# [Requirements]
Reproduce every one of the following entries verbatim, preserving each line as it appears.

[Start Dataset records]

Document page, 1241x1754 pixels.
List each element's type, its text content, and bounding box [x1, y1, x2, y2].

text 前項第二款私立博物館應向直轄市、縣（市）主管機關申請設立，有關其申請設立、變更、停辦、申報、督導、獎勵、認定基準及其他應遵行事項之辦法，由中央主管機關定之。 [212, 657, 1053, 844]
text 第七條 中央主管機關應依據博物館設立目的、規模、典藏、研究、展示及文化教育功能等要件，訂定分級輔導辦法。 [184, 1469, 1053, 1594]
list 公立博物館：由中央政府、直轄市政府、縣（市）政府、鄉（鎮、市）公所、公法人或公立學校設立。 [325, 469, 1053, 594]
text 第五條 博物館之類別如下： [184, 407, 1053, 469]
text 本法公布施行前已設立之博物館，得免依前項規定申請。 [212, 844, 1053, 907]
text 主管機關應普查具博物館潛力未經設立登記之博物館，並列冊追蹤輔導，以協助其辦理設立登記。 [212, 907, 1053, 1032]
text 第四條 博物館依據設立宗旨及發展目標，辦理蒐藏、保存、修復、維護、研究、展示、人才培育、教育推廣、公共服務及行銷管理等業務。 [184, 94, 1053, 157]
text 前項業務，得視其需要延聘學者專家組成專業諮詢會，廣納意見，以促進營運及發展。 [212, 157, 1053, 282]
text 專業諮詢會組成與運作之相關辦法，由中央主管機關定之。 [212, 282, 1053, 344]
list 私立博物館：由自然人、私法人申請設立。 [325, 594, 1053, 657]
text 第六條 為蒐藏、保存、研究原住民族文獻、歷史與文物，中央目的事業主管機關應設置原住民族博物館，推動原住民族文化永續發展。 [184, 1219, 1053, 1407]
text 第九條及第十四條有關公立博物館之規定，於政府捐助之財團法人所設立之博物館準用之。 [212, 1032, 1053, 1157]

[End Dataset records]

# [Response]
Document page, 1241x1754 pixels.
List each element's type, its text content, and bounding box [x1, y1, x2, y2].

text 前項第二款私立博物館應向直轄市、縣（市）主管機關申請設立，有關其申請設立、變更、停辦、申報、督導、獎勵、認定基準及其他應遵行事項之辦法，由中央主管機關定之。 [212, 657, 1053, 844]
text 第七條 中央主管機關應依據博物館設立目的、規模、典藏、研究、展示及文化教育功能等要件，訂定分級輔導辦法。 [184, 1469, 1053, 1594]
list 公立博物館：由中央政府、直轄市政府、縣（市）政府、鄉（鎮、市）公所、公法人或公立學校設立。 [325, 469, 1053, 594]
text 第五條 博物館之類別如下： [184, 407, 1053, 469]
text 本法公布施行前已設立之博物館，得免依前項規定申請。 [212, 844, 1053, 907]
text 主管機關應普查具博物館潛力未經設立登記之博物館，並列冊追蹤輔導，以協助其辦理設立登記。 [212, 907, 1053, 1032]
text 第四條 博物館依據設立宗旨及發展目標，辦理蒐藏、保存、修復、維護、研究、展示、人才培育、教育推廣、公共服務及行銷管理等業務。 [184, 94, 1053, 157]
text 前項業務，得視其需要延聘學者專家組成專業諮詢會，廣納意見，以促進營運及發展。 [212, 157, 1053, 282]
text 專業諮詢會組成與運作之相關辦法，由中央主管機關定之。 [212, 282, 1053, 344]
list 私立博物館：由自然人、私法人申請設立。 [325, 594, 1053, 657]
text 第六條 為蒐藏、保存、研究原住民族文獻、歷史與文物，中央目的事業主管機關應設置原住民族博物館，推動原住民族文化永續發展。 [184, 1219, 1053, 1407]
text 第九條及第十四條有關公立博物館之規定，於政府捐助之財團法人所設立之博物館準用之。 [212, 1032, 1053, 1157]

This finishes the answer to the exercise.